[Records from a dataset]
┏━━

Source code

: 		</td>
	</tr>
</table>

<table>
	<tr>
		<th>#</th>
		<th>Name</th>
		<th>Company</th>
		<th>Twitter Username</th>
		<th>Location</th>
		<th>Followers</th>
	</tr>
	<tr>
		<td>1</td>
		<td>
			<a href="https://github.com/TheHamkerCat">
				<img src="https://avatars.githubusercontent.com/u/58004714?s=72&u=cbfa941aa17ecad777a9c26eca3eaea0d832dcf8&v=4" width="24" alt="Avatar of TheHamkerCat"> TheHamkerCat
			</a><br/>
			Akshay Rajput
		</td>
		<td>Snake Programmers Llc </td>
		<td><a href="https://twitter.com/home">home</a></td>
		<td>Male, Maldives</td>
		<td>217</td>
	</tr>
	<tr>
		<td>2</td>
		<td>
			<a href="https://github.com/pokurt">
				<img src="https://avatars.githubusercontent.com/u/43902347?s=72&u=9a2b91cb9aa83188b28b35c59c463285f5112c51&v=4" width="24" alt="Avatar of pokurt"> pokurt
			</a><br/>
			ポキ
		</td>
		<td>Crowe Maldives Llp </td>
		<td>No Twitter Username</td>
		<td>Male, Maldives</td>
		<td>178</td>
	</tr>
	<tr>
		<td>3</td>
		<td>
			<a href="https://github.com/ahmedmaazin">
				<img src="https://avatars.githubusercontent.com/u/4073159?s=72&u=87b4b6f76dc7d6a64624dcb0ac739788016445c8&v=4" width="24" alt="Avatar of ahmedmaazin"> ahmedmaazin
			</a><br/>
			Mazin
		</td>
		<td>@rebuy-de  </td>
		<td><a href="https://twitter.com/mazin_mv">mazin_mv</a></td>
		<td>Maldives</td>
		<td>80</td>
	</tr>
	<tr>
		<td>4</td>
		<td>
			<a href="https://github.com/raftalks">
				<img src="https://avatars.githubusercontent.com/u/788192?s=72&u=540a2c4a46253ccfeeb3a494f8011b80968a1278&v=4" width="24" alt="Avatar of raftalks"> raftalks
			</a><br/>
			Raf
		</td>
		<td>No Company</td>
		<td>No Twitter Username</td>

┗━━

What the task requires:
Each line above that contains the word "pokurt" should be returned.

Output for this task:
			<a href="https://github.com/pokurt">
				<img src="https://avatars.githubusercontent.com/u/43902347?s=72&u=9a2b91cb9aa83188b28b35c59c463285f5112c51&v=4" width="24" alt="Avatar of pokurt"> pokurt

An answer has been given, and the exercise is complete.